%%

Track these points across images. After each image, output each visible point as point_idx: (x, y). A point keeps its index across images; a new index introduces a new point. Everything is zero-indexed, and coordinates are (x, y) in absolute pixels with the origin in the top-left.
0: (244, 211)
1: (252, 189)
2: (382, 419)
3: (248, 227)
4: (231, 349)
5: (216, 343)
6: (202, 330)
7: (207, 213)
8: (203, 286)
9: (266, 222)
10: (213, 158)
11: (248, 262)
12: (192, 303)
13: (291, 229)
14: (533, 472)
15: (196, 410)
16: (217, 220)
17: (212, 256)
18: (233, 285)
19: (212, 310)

%%
%%

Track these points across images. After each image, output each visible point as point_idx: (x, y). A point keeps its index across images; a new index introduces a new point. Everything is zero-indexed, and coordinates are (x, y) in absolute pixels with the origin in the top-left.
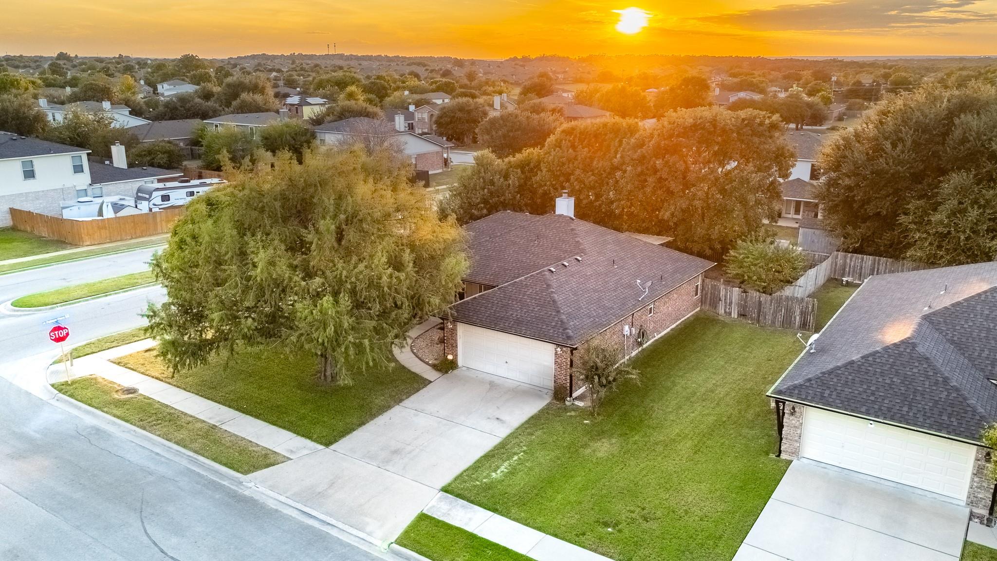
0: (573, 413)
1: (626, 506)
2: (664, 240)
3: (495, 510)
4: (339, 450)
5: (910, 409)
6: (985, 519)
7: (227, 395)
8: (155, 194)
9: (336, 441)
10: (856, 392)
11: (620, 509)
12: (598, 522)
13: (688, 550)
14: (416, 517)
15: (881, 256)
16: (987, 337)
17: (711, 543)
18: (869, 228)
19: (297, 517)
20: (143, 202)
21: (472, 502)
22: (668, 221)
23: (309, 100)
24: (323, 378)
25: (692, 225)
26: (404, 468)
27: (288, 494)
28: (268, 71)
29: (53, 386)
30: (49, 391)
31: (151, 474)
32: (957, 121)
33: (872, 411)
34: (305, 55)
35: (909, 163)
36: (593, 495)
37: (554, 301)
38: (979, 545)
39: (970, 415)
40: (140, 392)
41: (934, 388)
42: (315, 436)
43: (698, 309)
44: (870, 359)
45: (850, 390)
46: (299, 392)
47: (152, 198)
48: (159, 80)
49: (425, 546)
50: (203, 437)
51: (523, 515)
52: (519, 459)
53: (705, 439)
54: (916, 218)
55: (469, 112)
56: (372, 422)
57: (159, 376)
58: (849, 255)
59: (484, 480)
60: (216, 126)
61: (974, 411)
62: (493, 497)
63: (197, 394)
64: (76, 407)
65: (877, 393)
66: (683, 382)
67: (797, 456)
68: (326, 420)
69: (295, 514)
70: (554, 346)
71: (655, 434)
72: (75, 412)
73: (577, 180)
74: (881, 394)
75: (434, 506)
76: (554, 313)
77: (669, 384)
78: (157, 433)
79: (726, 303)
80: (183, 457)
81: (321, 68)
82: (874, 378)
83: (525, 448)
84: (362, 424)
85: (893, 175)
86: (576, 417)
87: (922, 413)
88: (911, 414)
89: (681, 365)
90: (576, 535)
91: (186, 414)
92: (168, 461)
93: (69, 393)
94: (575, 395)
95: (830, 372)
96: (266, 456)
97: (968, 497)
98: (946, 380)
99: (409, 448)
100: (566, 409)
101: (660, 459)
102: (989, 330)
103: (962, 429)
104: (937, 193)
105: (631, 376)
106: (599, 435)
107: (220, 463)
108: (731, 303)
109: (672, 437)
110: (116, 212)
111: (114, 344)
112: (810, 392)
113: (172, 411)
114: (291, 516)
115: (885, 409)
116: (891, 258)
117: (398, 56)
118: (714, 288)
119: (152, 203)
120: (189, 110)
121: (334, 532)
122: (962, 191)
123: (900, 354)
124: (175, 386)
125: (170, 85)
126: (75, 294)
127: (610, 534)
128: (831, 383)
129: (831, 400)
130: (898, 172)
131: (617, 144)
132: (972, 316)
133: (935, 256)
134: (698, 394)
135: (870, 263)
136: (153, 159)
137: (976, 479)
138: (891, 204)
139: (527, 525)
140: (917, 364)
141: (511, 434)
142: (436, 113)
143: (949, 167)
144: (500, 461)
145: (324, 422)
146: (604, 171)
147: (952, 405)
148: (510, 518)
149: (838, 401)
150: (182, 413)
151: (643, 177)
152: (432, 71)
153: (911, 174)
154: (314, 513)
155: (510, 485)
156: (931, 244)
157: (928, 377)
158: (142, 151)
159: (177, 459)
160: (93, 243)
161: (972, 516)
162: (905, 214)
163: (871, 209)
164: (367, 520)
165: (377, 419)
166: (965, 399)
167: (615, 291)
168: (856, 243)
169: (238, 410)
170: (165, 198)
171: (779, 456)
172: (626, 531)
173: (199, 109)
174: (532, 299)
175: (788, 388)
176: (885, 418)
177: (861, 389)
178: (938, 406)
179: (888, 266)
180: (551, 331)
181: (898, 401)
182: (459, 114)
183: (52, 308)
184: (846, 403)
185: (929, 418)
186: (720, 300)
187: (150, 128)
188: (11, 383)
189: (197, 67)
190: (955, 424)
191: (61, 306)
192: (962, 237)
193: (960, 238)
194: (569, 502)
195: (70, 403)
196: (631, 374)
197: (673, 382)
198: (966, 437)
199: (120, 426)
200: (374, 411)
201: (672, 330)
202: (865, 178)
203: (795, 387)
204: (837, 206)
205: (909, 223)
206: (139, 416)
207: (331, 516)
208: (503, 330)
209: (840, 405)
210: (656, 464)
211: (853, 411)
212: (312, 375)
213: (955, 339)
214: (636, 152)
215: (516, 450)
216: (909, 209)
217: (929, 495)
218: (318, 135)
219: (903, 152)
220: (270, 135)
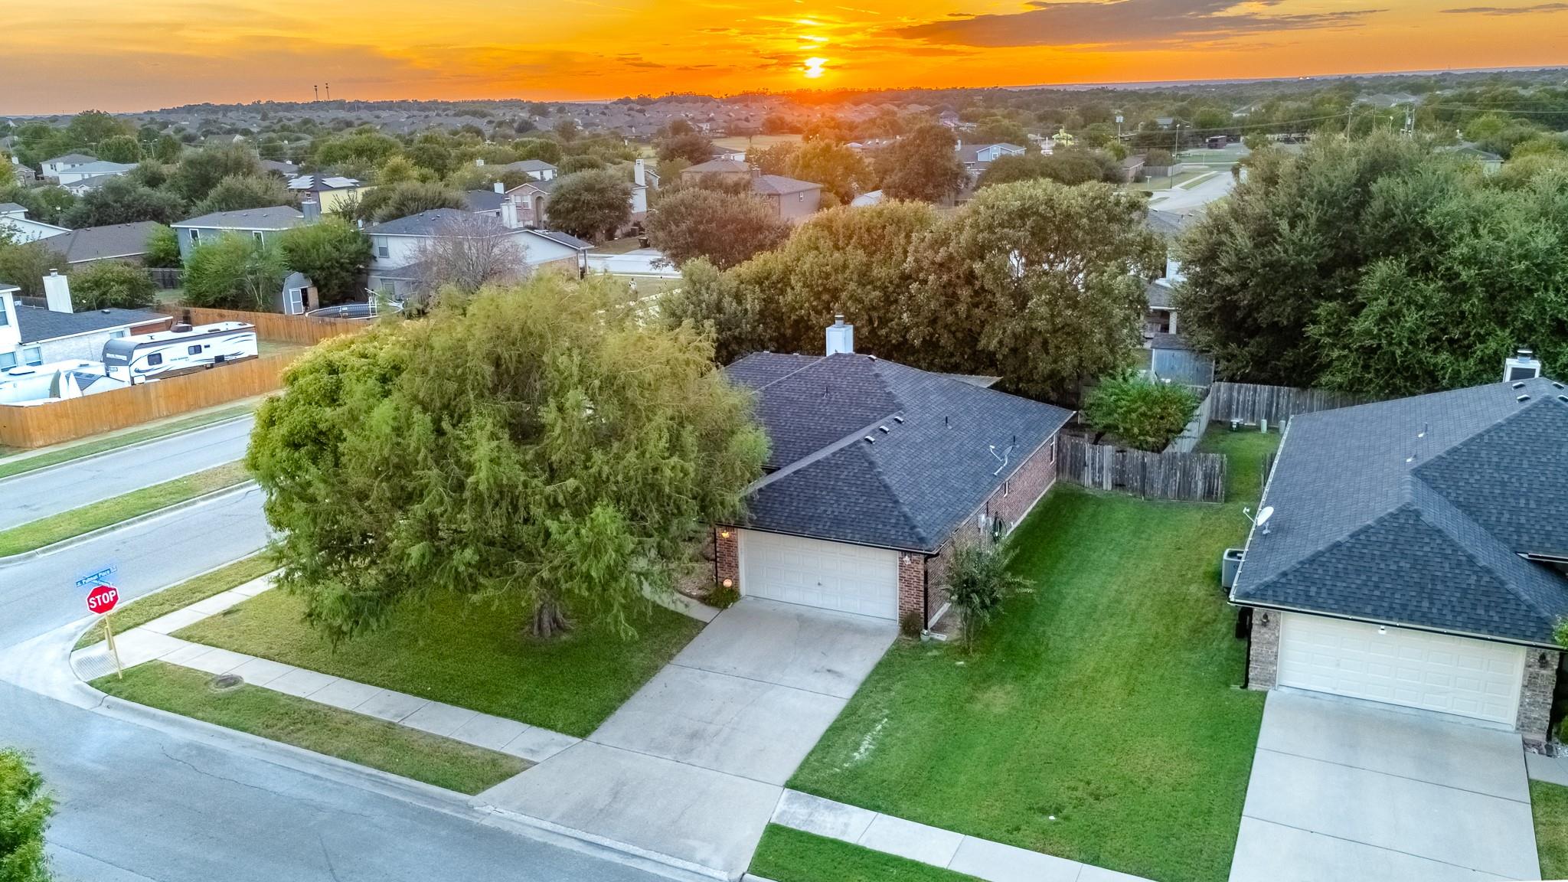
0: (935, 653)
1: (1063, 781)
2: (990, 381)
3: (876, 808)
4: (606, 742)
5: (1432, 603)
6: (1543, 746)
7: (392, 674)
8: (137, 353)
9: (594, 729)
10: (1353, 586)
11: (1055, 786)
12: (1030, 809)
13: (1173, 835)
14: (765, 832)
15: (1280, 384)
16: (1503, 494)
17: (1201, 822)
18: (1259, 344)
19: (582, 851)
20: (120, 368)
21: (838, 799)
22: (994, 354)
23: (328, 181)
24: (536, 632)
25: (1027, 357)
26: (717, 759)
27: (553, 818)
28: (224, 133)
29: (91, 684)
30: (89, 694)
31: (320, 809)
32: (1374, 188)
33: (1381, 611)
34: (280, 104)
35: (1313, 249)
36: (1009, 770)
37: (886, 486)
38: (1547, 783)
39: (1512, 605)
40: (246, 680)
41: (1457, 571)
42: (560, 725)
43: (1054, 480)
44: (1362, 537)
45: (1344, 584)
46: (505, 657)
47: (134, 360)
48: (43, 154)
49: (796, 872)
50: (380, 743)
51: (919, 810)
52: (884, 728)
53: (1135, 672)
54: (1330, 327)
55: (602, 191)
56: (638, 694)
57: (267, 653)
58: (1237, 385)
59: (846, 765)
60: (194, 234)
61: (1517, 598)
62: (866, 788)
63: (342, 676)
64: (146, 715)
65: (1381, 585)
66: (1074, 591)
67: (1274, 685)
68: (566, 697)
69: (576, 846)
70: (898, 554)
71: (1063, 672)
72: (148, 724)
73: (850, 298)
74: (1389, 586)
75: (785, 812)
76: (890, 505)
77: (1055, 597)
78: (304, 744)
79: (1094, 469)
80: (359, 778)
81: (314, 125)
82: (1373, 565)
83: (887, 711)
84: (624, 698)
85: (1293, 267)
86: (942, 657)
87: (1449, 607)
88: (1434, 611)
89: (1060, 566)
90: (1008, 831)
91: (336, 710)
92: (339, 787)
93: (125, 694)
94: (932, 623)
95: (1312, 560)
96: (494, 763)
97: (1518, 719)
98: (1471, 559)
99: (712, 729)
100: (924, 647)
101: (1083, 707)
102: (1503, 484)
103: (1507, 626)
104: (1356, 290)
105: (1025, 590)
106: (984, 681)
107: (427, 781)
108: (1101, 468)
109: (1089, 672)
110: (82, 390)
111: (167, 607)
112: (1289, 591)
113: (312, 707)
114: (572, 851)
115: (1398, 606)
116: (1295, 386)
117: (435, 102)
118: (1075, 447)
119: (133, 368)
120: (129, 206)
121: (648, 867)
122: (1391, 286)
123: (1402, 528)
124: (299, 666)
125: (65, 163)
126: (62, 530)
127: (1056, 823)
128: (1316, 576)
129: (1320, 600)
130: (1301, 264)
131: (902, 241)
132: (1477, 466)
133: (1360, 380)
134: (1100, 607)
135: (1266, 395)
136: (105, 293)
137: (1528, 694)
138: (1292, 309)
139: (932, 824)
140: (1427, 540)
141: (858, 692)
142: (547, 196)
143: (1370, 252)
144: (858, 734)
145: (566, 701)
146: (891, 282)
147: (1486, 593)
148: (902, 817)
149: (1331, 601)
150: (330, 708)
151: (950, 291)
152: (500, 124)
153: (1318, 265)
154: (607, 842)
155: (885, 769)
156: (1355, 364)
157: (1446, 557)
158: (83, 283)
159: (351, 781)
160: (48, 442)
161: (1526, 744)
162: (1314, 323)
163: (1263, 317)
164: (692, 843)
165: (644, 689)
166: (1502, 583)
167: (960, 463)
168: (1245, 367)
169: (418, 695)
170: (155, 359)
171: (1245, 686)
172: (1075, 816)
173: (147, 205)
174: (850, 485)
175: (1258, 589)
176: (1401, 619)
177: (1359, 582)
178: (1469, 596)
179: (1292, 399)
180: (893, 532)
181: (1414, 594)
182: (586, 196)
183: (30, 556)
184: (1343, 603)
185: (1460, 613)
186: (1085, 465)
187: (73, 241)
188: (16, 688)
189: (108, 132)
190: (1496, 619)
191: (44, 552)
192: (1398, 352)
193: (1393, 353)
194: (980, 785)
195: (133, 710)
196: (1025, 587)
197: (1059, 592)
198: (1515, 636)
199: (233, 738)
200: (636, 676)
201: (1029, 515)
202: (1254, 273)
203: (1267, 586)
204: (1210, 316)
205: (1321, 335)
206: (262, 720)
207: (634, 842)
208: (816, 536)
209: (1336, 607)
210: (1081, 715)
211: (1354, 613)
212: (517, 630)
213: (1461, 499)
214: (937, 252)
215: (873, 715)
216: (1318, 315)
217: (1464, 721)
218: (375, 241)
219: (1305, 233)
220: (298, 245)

%%

» Your instructions:
Please give an exact copy of the lines above, beginning with the line containing "52: (519, 459)" and running through the line containing "117: (398, 56)", and of no other lines.

» Response to the task:
52: (519, 459)
53: (705, 439)
54: (916, 218)
55: (469, 112)
56: (372, 422)
57: (159, 376)
58: (849, 255)
59: (484, 480)
60: (216, 126)
61: (974, 411)
62: (493, 497)
63: (197, 394)
64: (76, 407)
65: (877, 393)
66: (683, 382)
67: (797, 456)
68: (326, 420)
69: (295, 514)
70: (554, 346)
71: (655, 434)
72: (75, 412)
73: (577, 180)
74: (881, 394)
75: (434, 506)
76: (554, 313)
77: (669, 384)
78: (157, 433)
79: (726, 303)
80: (183, 457)
81: (321, 68)
82: (874, 378)
83: (525, 448)
84: (362, 424)
85: (893, 175)
86: (576, 417)
87: (922, 413)
88: (911, 414)
89: (681, 365)
90: (576, 535)
91: (186, 414)
92: (168, 461)
93: (69, 393)
94: (575, 395)
95: (830, 372)
96: (266, 456)
97: (968, 497)
98: (946, 380)
99: (409, 448)
100: (566, 409)
101: (660, 459)
102: (989, 330)
103: (962, 429)
104: (937, 193)
105: (631, 376)
106: (599, 435)
107: (220, 463)
108: (731, 303)
109: (672, 437)
110: (116, 212)
111: (114, 344)
112: (810, 392)
113: (172, 411)
114: (291, 516)
115: (885, 409)
116: (891, 258)
117: (398, 56)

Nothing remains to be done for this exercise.